▶ _Required action_
Reproduce the records below exactly, but leave their pictures out of the copy.

▶ _Given data_
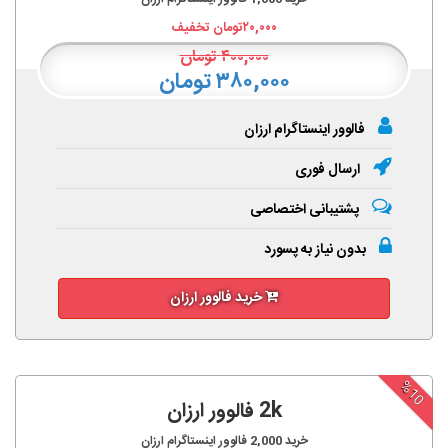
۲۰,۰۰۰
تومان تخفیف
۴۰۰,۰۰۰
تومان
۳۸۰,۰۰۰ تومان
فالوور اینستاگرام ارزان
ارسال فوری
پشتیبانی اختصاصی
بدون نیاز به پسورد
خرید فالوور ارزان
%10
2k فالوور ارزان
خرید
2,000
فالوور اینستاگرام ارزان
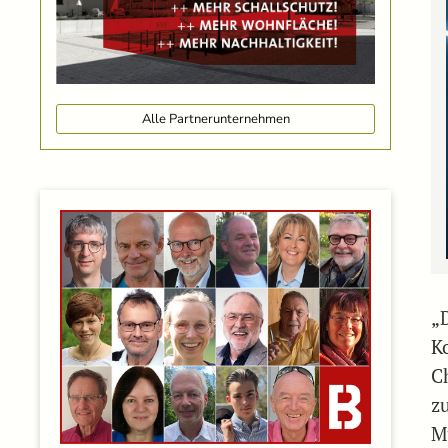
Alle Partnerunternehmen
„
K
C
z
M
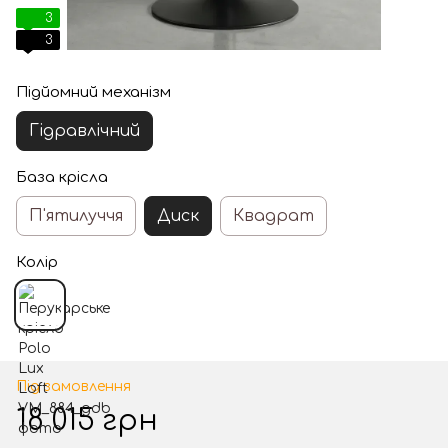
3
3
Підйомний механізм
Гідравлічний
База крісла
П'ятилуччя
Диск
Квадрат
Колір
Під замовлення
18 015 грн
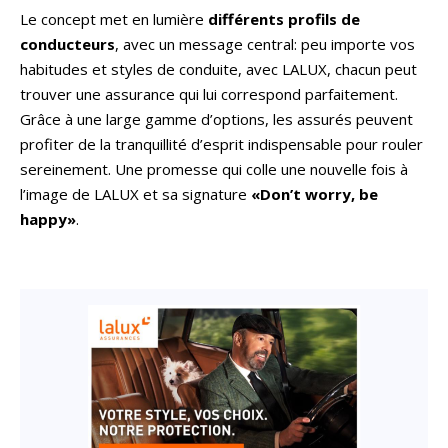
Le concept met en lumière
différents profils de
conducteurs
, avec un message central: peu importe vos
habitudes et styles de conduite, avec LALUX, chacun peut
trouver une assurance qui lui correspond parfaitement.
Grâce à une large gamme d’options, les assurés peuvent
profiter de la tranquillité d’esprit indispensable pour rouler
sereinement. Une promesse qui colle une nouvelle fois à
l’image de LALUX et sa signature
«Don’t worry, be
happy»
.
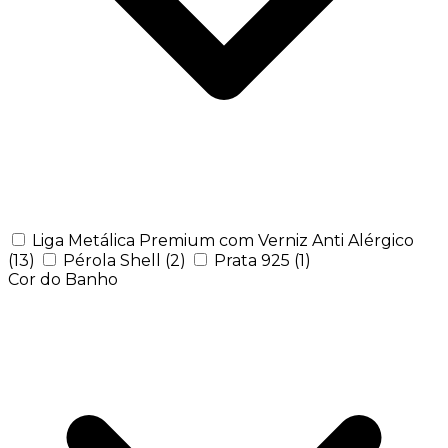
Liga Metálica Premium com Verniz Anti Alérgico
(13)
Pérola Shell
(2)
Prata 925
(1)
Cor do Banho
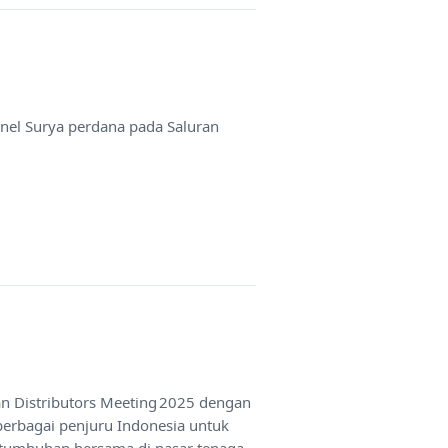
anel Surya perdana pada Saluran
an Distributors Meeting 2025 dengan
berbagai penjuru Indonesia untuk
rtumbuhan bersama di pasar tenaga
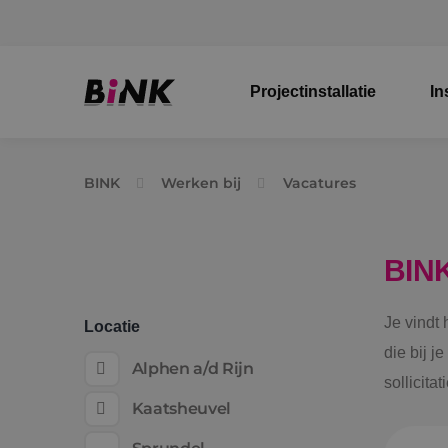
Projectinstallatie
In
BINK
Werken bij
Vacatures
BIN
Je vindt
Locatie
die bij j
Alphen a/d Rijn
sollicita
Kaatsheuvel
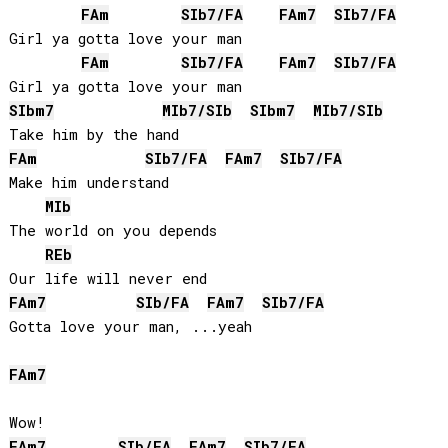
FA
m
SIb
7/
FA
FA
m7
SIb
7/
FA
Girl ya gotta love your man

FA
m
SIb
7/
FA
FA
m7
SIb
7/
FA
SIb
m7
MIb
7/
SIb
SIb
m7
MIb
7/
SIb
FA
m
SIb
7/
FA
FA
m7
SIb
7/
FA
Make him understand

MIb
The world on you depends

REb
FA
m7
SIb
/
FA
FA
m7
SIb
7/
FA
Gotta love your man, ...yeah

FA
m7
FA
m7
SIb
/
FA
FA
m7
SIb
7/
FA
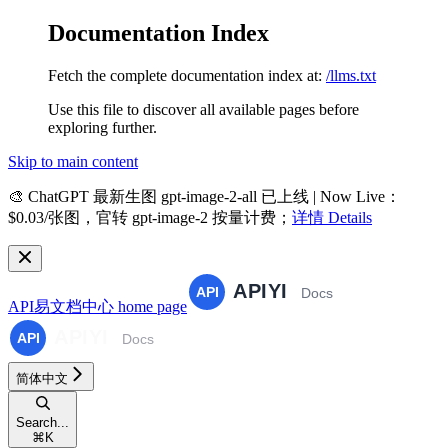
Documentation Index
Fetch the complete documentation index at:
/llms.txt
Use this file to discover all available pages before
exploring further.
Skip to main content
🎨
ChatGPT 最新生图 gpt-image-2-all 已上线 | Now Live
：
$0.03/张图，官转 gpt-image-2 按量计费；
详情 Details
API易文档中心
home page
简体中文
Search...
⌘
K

▶ _Task output_
۲۰,۰۰۰
تومان تخفیف
۴۰۰,۰۰۰
تومان
۳۸۰,۰۰۰ تومان
فالوور اینستاگرام ارزان
ارسال فوری
پشتیبانی اختصاصی
بدون نیاز به پسورد
خرید فالوور ارزان
%10
2k فالوور ارزان
خرید
2,000
فالوور اینستاگرام ارزان
Alle Partnerunternehmen
„
K
C
z
M
3
3
Підйомний механізм
Гідравлічний
База крісла
П'ятилуччя
Диск
Квадрат
Колір
Під замовлення
18 015 грн
Le concept met en lumière
différents profils de
conducteurs
, avec un message central: peu importe vos
habitudes et styles de conduite, avec LALUX, chacun peut
trouver une assurance qui lui correspond parfaitement.
Grâce à une large gamme d’options, les assurés peuvent
profiter de la tranquillité d’esprit indispensable pour rouler
sereinement. Une promesse qui colle une nouvelle fois à
l’image de LALUX et sa signature
«Don’t worry, be
happy»
.
Liga Metálica Premium com Verniz Anti Alérgico
(13)
Pérola Shell
(2)
Prata 925
(1)
Cor do Banho
anel Surya perdana pada Saluran
an Distributors Meeting 2025 dengan
berbagai penjuru Indonesia untuk
rtumbuhan bersama di pasar tenaga
Projectinstallatie
In
BINK
Werken bij
Vacatures
BIN
Je vindt
Locatie
die bij j
Alphen a/d Rijn
sollicita
Kaatsheuvel
FA
m
SIb
7/
FA
FA
m7
SIb
7/
FA
Girl ya gotta love your man

FA
m
SIb
7/
FA
FA
m7
SIb
7/
FA
SIb
m7
MIb
7/
SIb
SIb
m7
MIb
7/
SIb
FA
m
SIb
7/
FA
FA
m7
SIb
7/
FA
Make him understand

MIb
The world on you depends

REb
FA
m7
SIb
/
FA
FA
m7
SIb
7/
FA
Gotta love your man, ...yeah

FA
m7
FA
m7
SIb
/
FA
FA
m7
SIb
7/
FA
Documentation Index
Fetch the complete documentation index at:
/llms.txt
Use this file to discover all available pages before
exploring further.
Skip to main content
🎨
ChatGPT 最新生图 gpt-image-2-all 已上线 | Now Live
：
$0.03/张图，官转 gpt-image-2 按量计费；
详情 Details
API易文档中心
home page
简体中文
Search...
⌘
K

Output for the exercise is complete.